Islamabad, July 21, 2025 – Pakistan witnessed a substantial surge in gold import during the fiscal year 2024-25, according to the latest figures released by the Pakistan Bureau of Statistics (PBS).
The country’s gold import jumped by an impressive 81%, reaching $31 million, compared to $17 million in the previous fiscal year.
This sharp increase in gold import value is attributed to the global rise in gold prices, driven by a series of international and regional developments. Experts noted that tariff policies introduced by the US government created waves in global financial and commodity markets. Additionally, the ongoing conflict between Israel and Iran played a significant role in pushing gold prices higher, as investors turned to the precious metal as a safe-haven asset.
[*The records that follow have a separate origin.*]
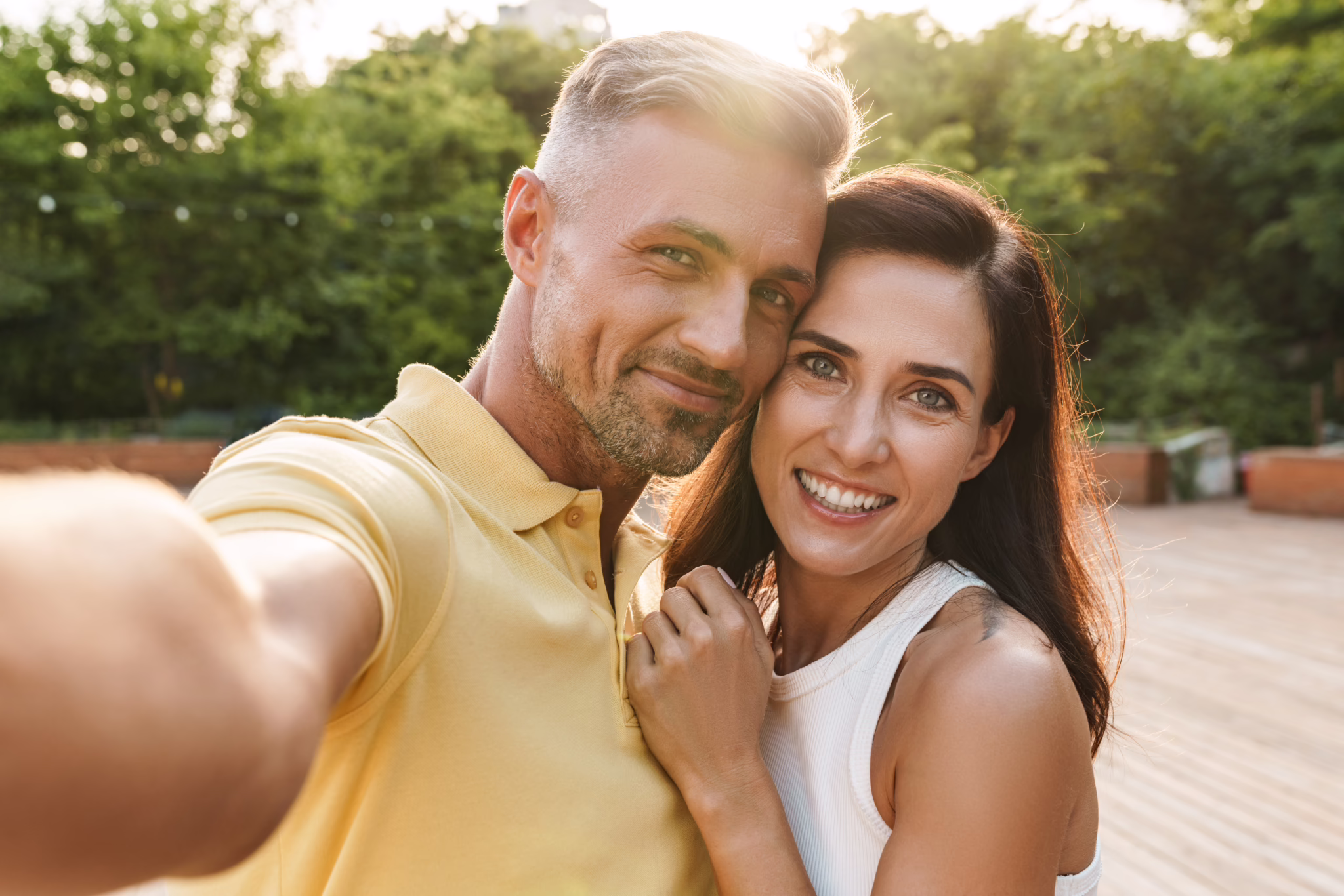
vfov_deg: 33.4
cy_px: 448
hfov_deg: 48.5
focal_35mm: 40
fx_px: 1493
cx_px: 672
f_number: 5
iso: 400
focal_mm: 40
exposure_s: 1/200
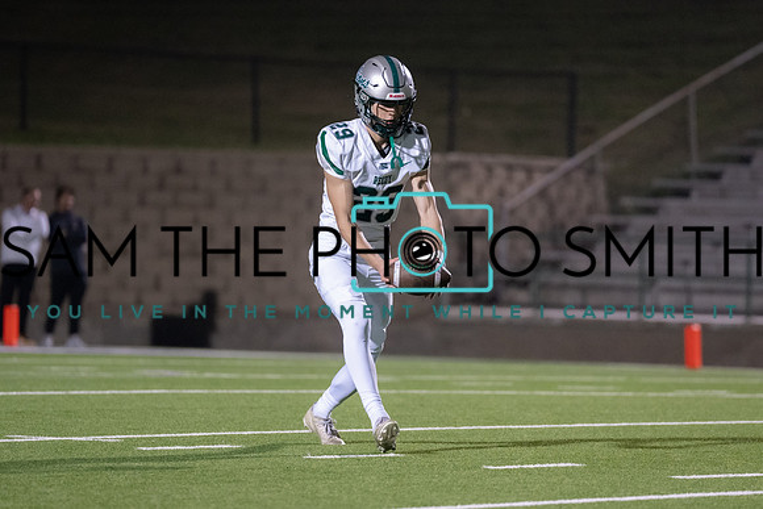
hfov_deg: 7.1
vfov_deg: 4.7
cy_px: 245
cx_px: 400
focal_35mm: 292
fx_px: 6189
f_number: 2.8
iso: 4000
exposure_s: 1/1250
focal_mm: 200
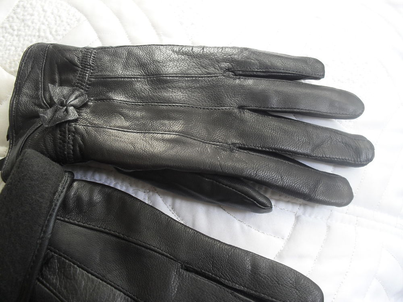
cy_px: 151
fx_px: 407
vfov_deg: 40.7
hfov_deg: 52.6
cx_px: 202
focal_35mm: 35
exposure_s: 1/30
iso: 100
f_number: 3.2
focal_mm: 6.3
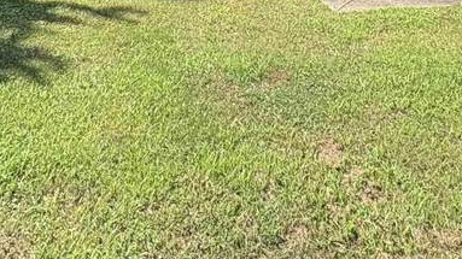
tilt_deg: +7.7
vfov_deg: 17.1
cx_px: 247
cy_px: -261
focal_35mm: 51
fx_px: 624
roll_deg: -0.7
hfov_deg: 40.6
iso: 64
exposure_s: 1/779
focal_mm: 2.22
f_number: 2.2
Interestingly, despite the rising prices, Pakistan also experienced a notable increase in the quantity of gold import. During FY25, the country imported 391 kilograms of gold, marking a 49% increase from 262 kilograms imported in the preceding fiscal year. This indicates that local demand for gold remains strong, with investors seeking financial security amid inflation and uncertainty.
Economic analysts believe that rising inflation at home and a volatile geopolitical environment encouraged people to turn towards gold as a reliable store of value. The public’s growing preference for physical assets like gold is a clear indicator of declining confidence in other investment avenues during turbulent times.
However, in an interesting twist, PBS data showed that gold import during June 2025 and June 2024 was recorded at zero. This anomaly suggests caution among traders and importers during the budget announcement month, as government policy changes can directly impact duties and tariffs on luxury and non-essential items, including gold.
Experts have urged policymakers to closely monitor trends in gold import, as excessive reliance on the import of precious metals can place additional pressure on foreign exchange reserves. Meanwhile, rising demand for gold reflects deeper economic sentiments, pointing toward the need for more stable fiscal policies and investor confidence-building measures.